*** Opening of AVAILABLE DATA ***

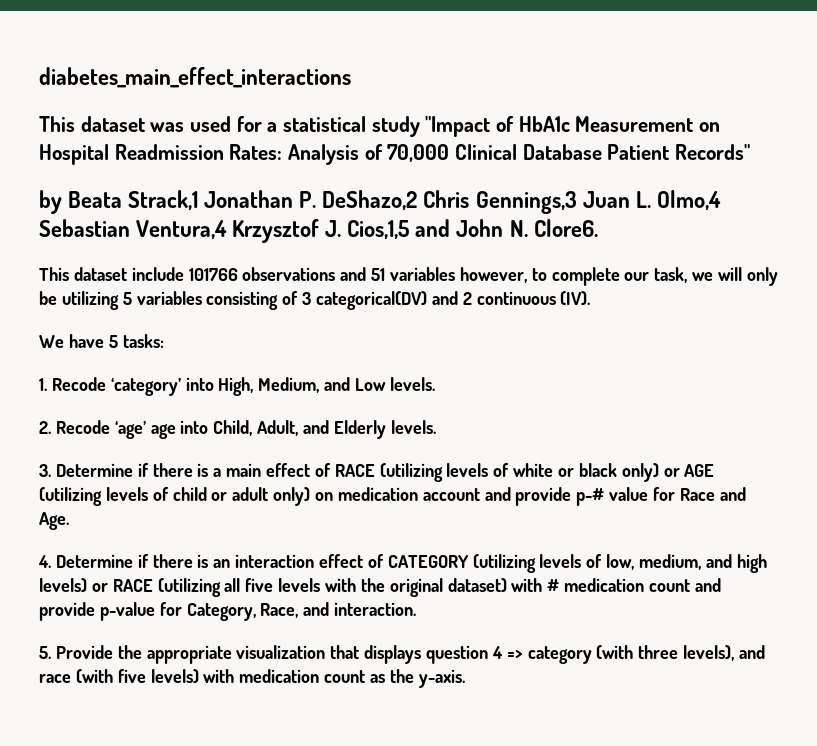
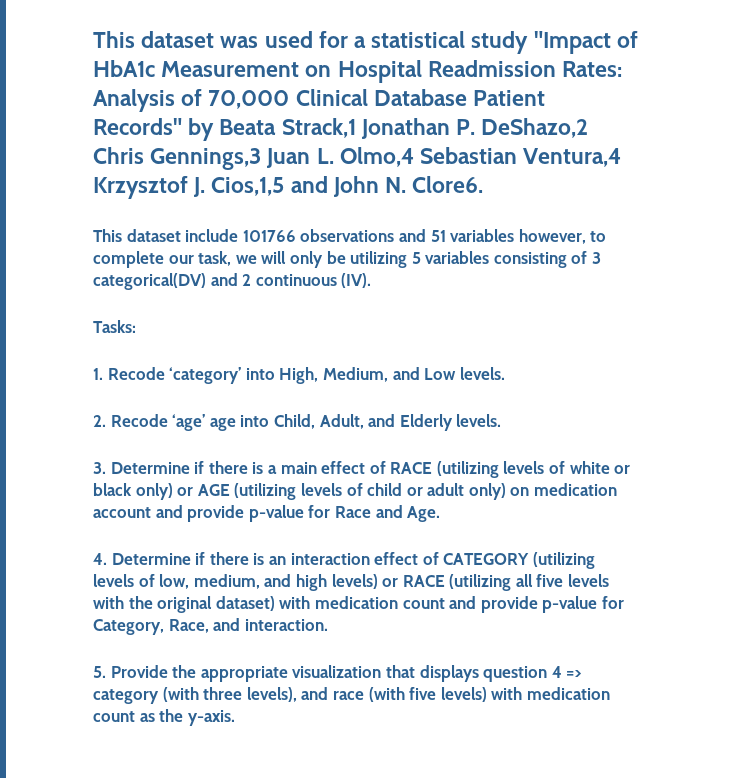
[39,67,351,88] diabetes_main_effect_interactions // -> (93, 39) none
(751, 152) // -> (182, 126) none
[39,334,164,348] We have 5 tasks: -> [93,320,136,333] Tasks:
[576,487,649,506] p-# value -> [248,505,304,522] p-value
[547,579,560,592] # -> (311, 602) none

*** Close of AVAILABLE DATA ***

▶ _REQUIRED WORK_: The entries are to be transcribed in full. Their pictures are not.

▶ _ANSWER_:
[39,67,351,88] diabetes_main_effect_interactions // -> (93, 39) none
(751, 152) // -> (182, 126) none
[39,334,164,348] We have 5 tasks: -> [93,320,136,333] Tasks:
[576,487,649,506] p-# value -> [248,505,304,522] p-value
[547,579,560,592] # -> (311, 602) none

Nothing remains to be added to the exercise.